*** Opening of Data to process ***
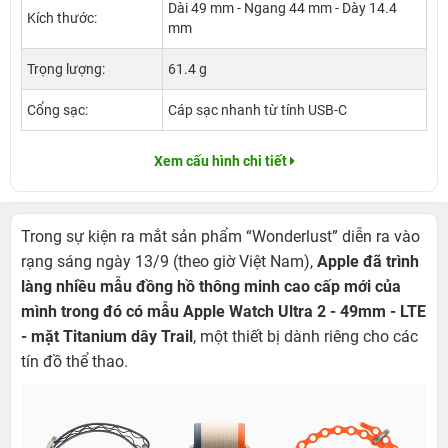
Dài 49 mm - Ngang 44 mm - Dày 14.4
Kích thước:
mm
Trọng lượng:
61.4 g
Cổng sạc:
Cáp sạc nhanh từ tính USB-C
Xem cấu hình chi tiết
Trong sự kiện ra mắt sản phẩm “Wonderlust” diễn ra vào
rạng sáng ngày 13/9 (theo giờ Việt Nam),
Apple đã trình
làng nhiều mẫu đồng hồ thông minh cao cấp mới của
mình trong đó có mẫu Apple Watch Ultra 2 - 49mm - LTE
- mặt Titanium dây Trail
, một thiết bị dành riêng cho các
tín đồ thể thao.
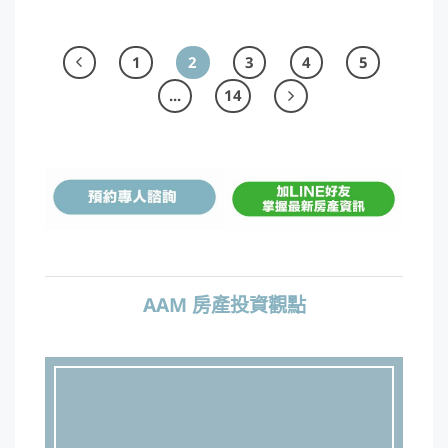
1
2
3
4
5
...
14
AAM 房產投資觀點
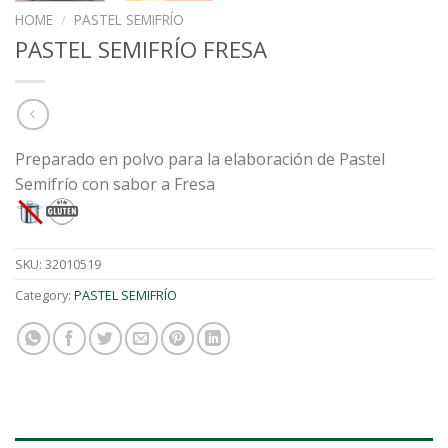
HOME
/
PASTEL SEMIFRÍO
PASTEL SEMIFRÍO FRESA
Preparado en polvo para la elaboración de Pastel
Semifrío con sabor a Fresa
SKU:
32010519
Category:
PASTEL SEMIFRÍO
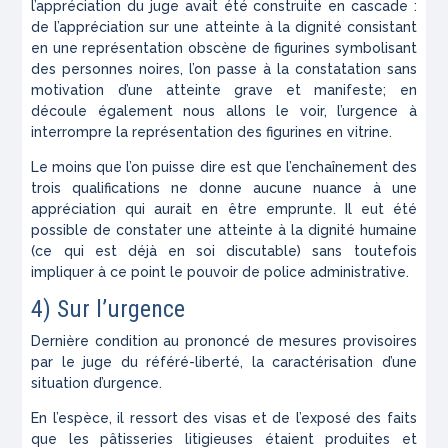
l’appréciation du juge avait été construite en cascade :
de l’appréciation sur une atteinte à la dignité consistant
en une représentation obscène de figurines symbolisant
des personnes noires, l’on passe à la constatation sans
motivation d’une atteinte grave et manifeste; en
découle également nous allons le voir, l’urgence à
interrompre la représentation des figurines en vitrine.
Le moins que l’on puisse dire est que l’enchaînement des
trois qualifications ne donne aucune nuance à une
appréciation qui aurait en être emprunte. Il eut été
possible de constater une atteinte à la dignité humaine
(ce qui est déjà en soi discutable) sans toutefois
impliquer à ce point le pouvoir de police administrative.
4) Sur l’urgence
Dernière condition au prononcé de mesures provisoires
par le juge du référé-liberté, la caractérisation d’une
situation d’urgence.
En l’espèce, il ressort des visas et de l’exposé des faits
que les pâtisseries litigieuses étaient produites et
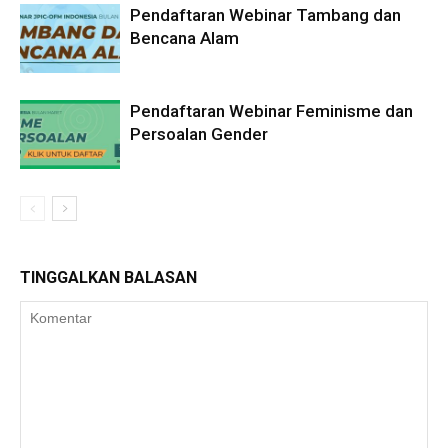
Pendaftaran Webinar Tambang dan
Bencana Alam
Pendaftaran Webinar Feminisme dan
Persoalan Gender
TINGGALKAN BALASAN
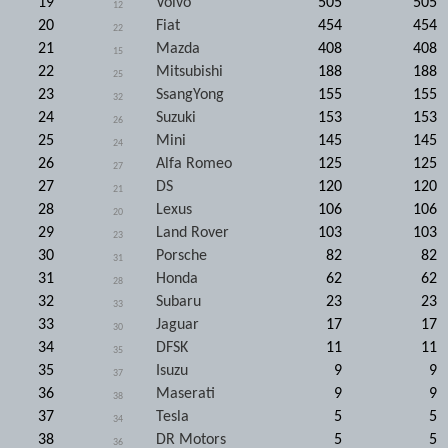
19
Volvo
505
505
12
20
Fiat
454
454
22
21
Mazda
408
408
15
22
Mitsubishi
188
188
25
23
SsangYong
155
155
32
24
Suzuki
153
153
26
25
Mini
145
145
24
26
Alfa Romeo
125
125
27
27
DS
120
120
21
28
Lexus
106
106
20
29
Land Rover
103
103
23
30
Porsche
82
82
31
31
Honda
62
62
28
32
Subaru
23
23
33
33
Jaguar
17
17
30
34
DFSK
11
11
35
35
Isuzu
9
9
37
36
Maserati
9
9
38
37
Tesla
5
5
34
38
DR Motors
5
5
36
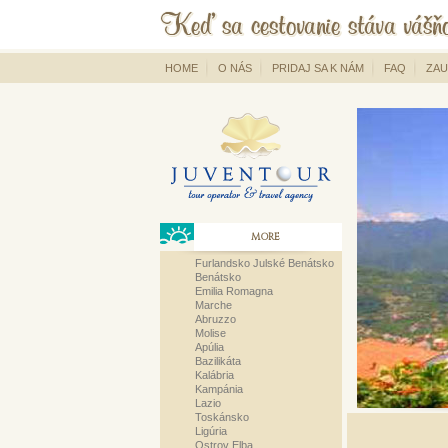
HOME
O NÁS
PRIDAJ SA K NÁM
FAQ
ZAU
MORE
Furlandsko Julské Benátsko
Benátsko
Emilia Romagna
Marche
Abruzzo
Molise
Apúlia
Bazilikáta
Kalábria
Kampánia
Lazio
Toskánsko
Ligúria
Ostrov Elba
*** Close of Data to process ***
**Assignment**
Return every line in the records that includes the string "représentation".

**Response box**
en une représentation obscène de figurines symbolisant
interrompre la représentation des figurines en vitrine.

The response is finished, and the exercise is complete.